この記事は「人工知能とともに絵を描くという行為が人類にどんな影響を与えているか」というnoteの技術補足編になります。

Stable Diffusion 「Dream Studio」とは

話題のAI神絵師「Stable Diffusion」ですが、いつでもPCの前に座って作業ができる人は良いのですが、移動しながらでも手元のスマホで「あっ…このプロンプトを試してみたい…」って時があると思います。
そんな時、Dream Studio LiteというUIサービスを使っています。

基本はプロンプトを入力して「Dream」ボタンを押すだけです。

スマホでも使える https://beta.dreamstudio.ai/

スマホでも使いやすいWebインターフェースになっているのが特徴です。
開発元は Stable Diffusion の開発グループの一部でもある Stability AI社が開発・運営しています。

Dream Studio UI解説

画面の解説をします。

  • Width, Height:画像の解像度です。デフォルトは 512x512 pixels。最大は 1024x1024 pixels。クレジットを消費するので必要がないときは小さいほうが良いです。また小さくしておくほうが高速動作します。

  • Cfg Scale:画像がどの程度プロンプトと同じになるかを調整します。値を大きくすると画像はプロンプトに近くなります。

  • Steps:画像の生成過程での「Diffusion」に何回のステップを行うか?デフォルトでは 50 Steps です。10 Steps で 0.2 credits, 最大の 150 Stepsで3.0 credits を消費します。

  • Number of Images:これはめんどくさがりには良いですね。サイコロを同時にたくさん振ることができます。最大9件の画像を生成することができます。クレジット消費量の表示は変わりませんが、減るスピードがあっという間になりますのでご注意ください。

  • Sampler:k_lms(デフォルト), ddim, plms, k_euler, k_euler_oncestral, k_heun, k_dpm_2, k_dpm_2_oncestral で、Diffusion のサンプリング方式を指定します。

  • Seed:画像生成のための乱数シード、おそらく最初のガウスノイズの生成のために使われると推測します。つまり、このシード値を保存しておけば、そこそこに近い結果を検討することができるはずです。

利用料はどれぐらいかかるのか?

お値段的には {画像サイズ}x {Steps}の掛け算になっているようで、最大サイズの 1024x1024 pixels で Steps = {10, 25, 50, 75, 100, 150}としたときに、消費クレジットはそれぞれ{1.9, 4.7 , 14.1, 18.8, 28.2 }となっています。1000 クレジットが 10ポンドなので、1617.8 円。1クレジットあたり16.178円(2022/8/31のレート)。
デフォルトだと17円/生成。最大でも457円/生成、ということになります。

プロンプトエンジニアリングの基本(公式ガイドの参考訳)

以下参考訳です。

初心者がテキストから画像を生成するAIを使って、より良い画像生成するための簡単な公式を提案します。

## 課題:
a: Dream Studio に関する本文では、Width と Height で指定する解像度のデフォルトはいくつとされていますか。
b: Dream Studio に関する本文を、最後の文の続きから書き進めてください。

## 提供データ:
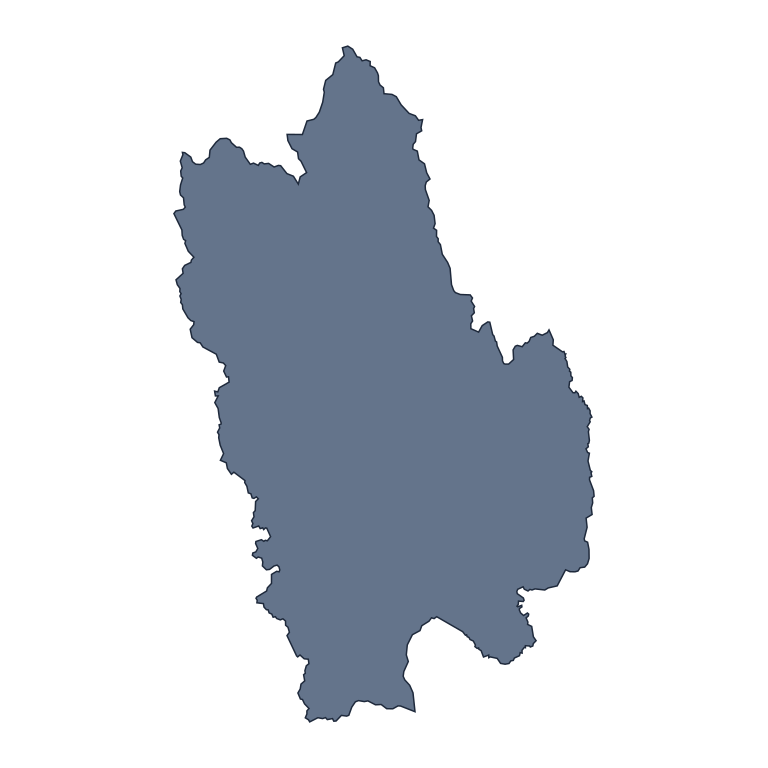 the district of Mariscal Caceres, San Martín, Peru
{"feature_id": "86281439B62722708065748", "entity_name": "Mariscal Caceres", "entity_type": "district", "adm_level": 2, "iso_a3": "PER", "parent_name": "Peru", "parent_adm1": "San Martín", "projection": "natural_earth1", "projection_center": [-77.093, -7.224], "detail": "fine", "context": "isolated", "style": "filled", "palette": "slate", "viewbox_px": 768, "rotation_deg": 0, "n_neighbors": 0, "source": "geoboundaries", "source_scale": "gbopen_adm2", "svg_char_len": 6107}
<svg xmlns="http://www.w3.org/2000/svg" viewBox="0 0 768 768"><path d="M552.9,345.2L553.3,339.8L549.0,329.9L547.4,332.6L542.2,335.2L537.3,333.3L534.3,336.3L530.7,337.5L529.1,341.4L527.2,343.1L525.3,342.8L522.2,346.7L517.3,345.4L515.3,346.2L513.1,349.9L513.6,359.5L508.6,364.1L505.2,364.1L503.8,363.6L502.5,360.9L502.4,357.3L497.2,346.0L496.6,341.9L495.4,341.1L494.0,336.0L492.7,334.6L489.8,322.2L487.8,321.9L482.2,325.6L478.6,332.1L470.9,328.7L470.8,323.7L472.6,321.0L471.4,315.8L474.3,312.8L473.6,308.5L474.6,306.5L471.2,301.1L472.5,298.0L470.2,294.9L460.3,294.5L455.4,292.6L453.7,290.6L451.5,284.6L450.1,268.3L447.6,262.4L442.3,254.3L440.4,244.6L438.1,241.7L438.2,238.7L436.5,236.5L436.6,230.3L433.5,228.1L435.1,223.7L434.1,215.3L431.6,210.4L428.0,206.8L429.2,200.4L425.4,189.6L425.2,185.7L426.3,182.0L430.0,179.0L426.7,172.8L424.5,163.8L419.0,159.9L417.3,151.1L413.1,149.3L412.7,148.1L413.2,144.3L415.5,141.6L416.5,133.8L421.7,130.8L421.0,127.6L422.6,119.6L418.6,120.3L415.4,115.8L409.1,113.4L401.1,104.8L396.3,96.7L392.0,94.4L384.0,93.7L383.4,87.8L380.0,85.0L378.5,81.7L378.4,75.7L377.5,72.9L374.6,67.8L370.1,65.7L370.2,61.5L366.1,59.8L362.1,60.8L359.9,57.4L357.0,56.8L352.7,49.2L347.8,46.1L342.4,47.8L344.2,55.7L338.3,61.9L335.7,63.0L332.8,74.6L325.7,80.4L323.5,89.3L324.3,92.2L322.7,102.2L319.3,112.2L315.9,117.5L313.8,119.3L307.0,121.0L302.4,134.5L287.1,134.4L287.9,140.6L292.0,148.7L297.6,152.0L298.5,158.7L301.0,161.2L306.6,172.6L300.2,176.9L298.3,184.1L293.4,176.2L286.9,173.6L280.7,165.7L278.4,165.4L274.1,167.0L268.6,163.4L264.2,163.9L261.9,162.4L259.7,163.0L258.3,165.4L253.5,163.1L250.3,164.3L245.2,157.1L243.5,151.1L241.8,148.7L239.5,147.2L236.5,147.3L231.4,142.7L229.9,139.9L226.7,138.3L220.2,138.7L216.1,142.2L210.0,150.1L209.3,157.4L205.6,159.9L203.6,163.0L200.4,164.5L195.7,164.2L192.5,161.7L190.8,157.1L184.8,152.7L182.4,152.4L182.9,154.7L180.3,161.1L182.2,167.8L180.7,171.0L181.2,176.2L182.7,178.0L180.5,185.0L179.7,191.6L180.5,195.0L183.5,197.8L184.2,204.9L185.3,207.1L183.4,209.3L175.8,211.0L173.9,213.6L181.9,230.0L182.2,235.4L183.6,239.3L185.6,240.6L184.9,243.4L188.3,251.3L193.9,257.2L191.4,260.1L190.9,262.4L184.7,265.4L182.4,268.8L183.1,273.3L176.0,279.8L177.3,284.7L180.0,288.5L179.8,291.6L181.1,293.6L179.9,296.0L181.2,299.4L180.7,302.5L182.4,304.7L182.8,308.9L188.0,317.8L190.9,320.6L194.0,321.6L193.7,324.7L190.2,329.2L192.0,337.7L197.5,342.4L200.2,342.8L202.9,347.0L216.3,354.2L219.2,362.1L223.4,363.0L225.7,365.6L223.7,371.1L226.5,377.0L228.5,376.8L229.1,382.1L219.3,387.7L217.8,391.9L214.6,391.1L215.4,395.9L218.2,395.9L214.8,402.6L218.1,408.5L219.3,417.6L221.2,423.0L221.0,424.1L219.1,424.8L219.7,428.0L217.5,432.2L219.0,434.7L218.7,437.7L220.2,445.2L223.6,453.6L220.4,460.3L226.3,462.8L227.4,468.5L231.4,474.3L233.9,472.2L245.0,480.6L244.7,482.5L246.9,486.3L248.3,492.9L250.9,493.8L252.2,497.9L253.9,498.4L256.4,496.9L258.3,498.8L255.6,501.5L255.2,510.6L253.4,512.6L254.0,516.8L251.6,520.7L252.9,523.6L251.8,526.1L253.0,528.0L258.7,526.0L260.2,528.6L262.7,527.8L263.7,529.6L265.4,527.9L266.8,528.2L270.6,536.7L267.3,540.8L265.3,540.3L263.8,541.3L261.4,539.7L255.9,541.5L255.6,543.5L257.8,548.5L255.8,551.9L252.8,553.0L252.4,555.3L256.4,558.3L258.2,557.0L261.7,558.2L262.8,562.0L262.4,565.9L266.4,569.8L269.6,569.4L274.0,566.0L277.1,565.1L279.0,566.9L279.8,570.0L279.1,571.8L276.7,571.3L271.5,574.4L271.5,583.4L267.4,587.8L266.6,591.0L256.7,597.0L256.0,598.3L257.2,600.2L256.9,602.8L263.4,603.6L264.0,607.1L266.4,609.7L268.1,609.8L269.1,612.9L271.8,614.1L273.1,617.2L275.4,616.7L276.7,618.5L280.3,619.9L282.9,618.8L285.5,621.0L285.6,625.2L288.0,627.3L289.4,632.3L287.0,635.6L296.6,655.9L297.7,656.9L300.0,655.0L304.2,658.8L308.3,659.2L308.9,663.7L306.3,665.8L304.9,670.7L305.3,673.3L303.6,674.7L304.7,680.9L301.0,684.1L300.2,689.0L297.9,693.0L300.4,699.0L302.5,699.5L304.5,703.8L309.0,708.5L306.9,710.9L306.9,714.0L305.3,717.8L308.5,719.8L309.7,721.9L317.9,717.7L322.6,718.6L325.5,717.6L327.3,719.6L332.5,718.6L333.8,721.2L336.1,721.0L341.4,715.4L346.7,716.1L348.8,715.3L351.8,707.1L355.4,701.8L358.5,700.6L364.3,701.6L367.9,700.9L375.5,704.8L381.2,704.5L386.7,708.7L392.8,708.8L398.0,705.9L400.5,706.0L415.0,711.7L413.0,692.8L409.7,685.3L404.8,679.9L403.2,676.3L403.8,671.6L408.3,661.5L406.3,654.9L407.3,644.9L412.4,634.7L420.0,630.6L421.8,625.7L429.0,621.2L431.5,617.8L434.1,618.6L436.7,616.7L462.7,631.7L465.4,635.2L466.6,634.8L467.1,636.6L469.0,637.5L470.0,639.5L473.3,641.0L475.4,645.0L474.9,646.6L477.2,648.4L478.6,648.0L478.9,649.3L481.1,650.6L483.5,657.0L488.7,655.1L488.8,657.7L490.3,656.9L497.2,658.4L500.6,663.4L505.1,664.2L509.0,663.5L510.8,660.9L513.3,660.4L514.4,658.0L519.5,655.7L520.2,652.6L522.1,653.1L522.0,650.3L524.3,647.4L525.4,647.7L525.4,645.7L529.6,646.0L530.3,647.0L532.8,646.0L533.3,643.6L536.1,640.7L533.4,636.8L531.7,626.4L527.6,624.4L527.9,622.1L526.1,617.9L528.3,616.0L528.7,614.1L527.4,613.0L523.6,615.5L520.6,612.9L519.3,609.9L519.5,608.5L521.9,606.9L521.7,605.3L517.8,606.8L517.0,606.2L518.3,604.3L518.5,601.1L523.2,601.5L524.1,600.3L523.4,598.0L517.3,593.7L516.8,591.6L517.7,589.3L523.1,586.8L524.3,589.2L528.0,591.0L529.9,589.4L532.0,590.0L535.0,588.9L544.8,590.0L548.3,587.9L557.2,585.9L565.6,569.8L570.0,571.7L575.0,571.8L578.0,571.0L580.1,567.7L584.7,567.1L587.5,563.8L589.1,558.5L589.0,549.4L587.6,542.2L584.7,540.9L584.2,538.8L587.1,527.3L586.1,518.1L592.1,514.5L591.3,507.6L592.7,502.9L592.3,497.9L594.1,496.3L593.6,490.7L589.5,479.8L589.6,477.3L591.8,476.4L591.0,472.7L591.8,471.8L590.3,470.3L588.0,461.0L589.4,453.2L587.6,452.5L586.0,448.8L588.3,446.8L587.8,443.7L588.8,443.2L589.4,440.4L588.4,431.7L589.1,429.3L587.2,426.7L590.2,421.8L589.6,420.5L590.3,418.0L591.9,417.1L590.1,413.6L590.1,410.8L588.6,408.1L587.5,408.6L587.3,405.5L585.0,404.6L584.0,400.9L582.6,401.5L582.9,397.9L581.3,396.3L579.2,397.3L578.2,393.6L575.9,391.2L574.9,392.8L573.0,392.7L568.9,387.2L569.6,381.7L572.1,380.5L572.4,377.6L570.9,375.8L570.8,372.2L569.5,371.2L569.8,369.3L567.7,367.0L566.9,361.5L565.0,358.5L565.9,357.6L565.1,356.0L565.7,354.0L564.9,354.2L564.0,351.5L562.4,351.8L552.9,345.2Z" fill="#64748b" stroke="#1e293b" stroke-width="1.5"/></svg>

## 想定解答:
a: 512x512 pixels です。

b:
これは Stable Diffusion でテストされましたが、十分なアートデータで訓練されていれば、どんなモデルでも使えるはずです。
このドキュメントを読み、これらの簡単なステップを適用した後、あなたは同じ労力でより良い画像を生成することができるようになります。

1. 生のプロンプト

生のプロンプト(Raw Prompt) とは、例えば、生成したいものを記述する最もシンプルな方法です。

パンダ「Panda」, 剣を持った戦士「A warrior with a sword」,スケルトン「Skeleton」

これはプロンプトの基本的な構成要素です。ほとんどの初心者は、生のプロンプトだけを使うことから始めますが、これは通常間違いです。
このようにして生成された画像は、ランダムで無秩序になる傾向があるからです。以下は、私が以前のプロンプトを実行して生成した例です。

生のプロンプトによる生成

見てわかるように、これらの画像は風景が不規則で、とても美的センスがあるとは思えません。ここで、次のポイントに移ります。

2. スタイル

スタイルは、プロンプトの重要な要素です。AIは、指定されたスタイルがない場合、通常、関連する画像で最も多く目にしたものを選択します。
例えば、私が風景を生成した場合、おそらくリアルな画像や油絵のような画像を生成することでしょう。
スタイルは生のプロンプトの直後に画像に最も影響を与えるため、よく選ばれたスタイルと生のプロンプトを持つだけで十分な場合があります。

最も一般的に使用されるスタイルは……
リアリスティック「Realistic」,
油絵「Oil painting」,
鉛筆画「Pencil drawing」,
コンセプトアート「Concept art」,
これらのスタイルをどのように使うか、1つ1つ検証していきます。

リアルな画像の場合、そのスタイルには様々な方法があり、ほとんどが似たような画像に仕上がります。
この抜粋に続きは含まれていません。